The defendant contends that the motion should have been *148granted by reason of the plaintiff’s answer to interrogatory 22, to the effect that she had first observed the cause of her injury after she fell, taken in connection with her testimony that she could not read but told the truth when she signed the answers by mark. Sullivan v. Boston Elevated Railway, 224 Mass. 405, 406. Interrogatory 22, however, was open to the interpretation that it was directed to what the plaintiff observed on the day of her injury. The judge’s charge in this respect was sufficiently favorable to the defendant.1 There was also no necessary inconsistency between the plaintiff’s testimony that she had taken one step uphill and that her foot slipped before she got to the ramp and she fell on to the ramp, on the one hand, and her answer to interrogatory 20 that she was on the incline when her injury occurred. Nor could it be said that the plaintiff elected to be bound by one rather than by the other.

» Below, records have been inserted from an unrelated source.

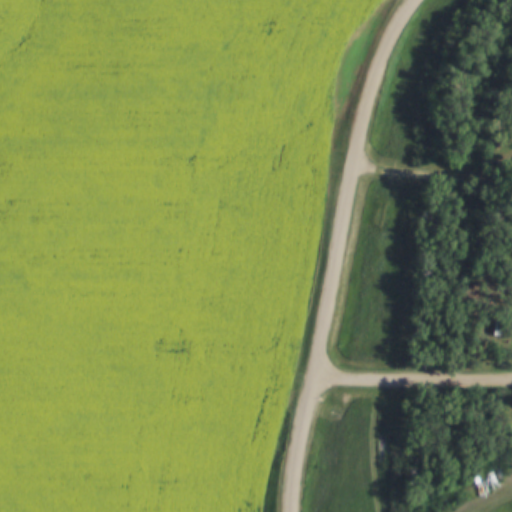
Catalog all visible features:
road: (436, 176)
road: (340, 250)
road: (413, 381)
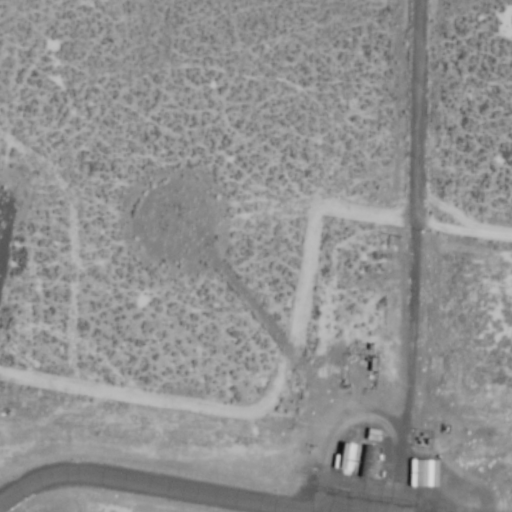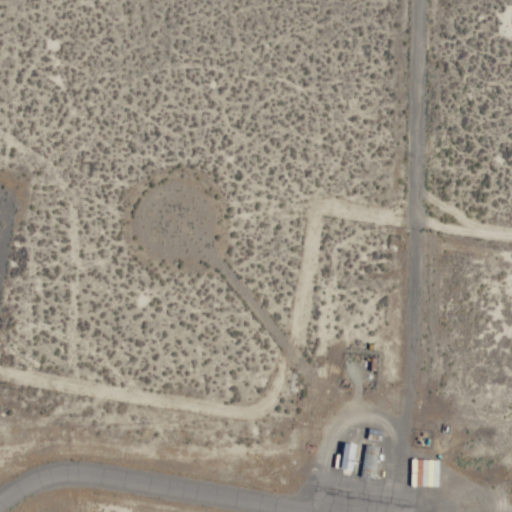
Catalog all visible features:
airport: (256, 256)
road: (424, 256)
road: (204, 406)
road: (62, 418)
building: (343, 462)
road: (172, 496)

5. There was error, however, in the charge. After leaving it to the jury to say whether the substance had been on the floor since Christmas time, the judge also instructed the jury: “The plaintiff described the color and appearance and certain testimony was offered as regards its being black and brown stuff on the bottom, and sticky, and a description of the length and width afid the thickness, how it appeared after she saw it immediately following the fall on the floor. You have a right to consider that evidence and say [what] was the character of the substance as described by her and also as described by the engineer . . . does that assist you in saying it was there for a sufficient length of time to have been discovered and removed?” We are of opinion that the evidence referred to does not permit such an inference. As the nature of the substance is not disclosed, no such conclusion might be drawn from the fact that it was black on top and brown on the bottom. It cannot be inferred that the color of the unknown substance *149was originally brown and had turned black, or vice versa. And if it had, there is nothing from which to draw a deduction as to the length of time required for the process. The substance would seem to have been homogeneous and uniformly sticky throughout, and there was no encrusting or hardening of the surface. While the application of the governing rule of law calls for close refinements, we think that this aspect of the present case falls within the authority of Cartoof v. F. W. Woolworth Co. 262 Mass. 367, Sisson v. Boston Elevated Railway, 277 Mass. 431, Johnson v. Warner Bros. Circuit Management Corp. 301 Mass. 348, Beach v. S. S. Kresge Co. 302 Mass. 544, Smail v. Jordan Marsh Co. 309 Mass. 386, and Mandigo v. Hamid Amusement Co. Inc. 317 Mass. 225; and not that of Hudson v. F. W. Woolworth Co. 275 Mass. 469, Manell v. Checker Taxi Co. 284 Mass. 151, Connair v. J. H. Beattie Co. 298 Mass. 550, Zanes v. Malden & Melrose Gas Light Co. 298 Mass. 569, Bavosi v. Interstate Theatres Corp. 307 Mass. 124, and similar cases cited by the plaintiff.'

Exceptions sustained.

“If there is inconsistency between the answers given orally from the witness stand and answers given in interrogatories and the witness adopts one or the other as the testimony upon which the witness stands finally, then the witness is bound by that answer. In other words, if the witness adopts finally an answer then that eliminates the issue of controversy as to which woeld be accepted by the jury and the jury would be required to adopt the one which the witness says he has adopted finally.”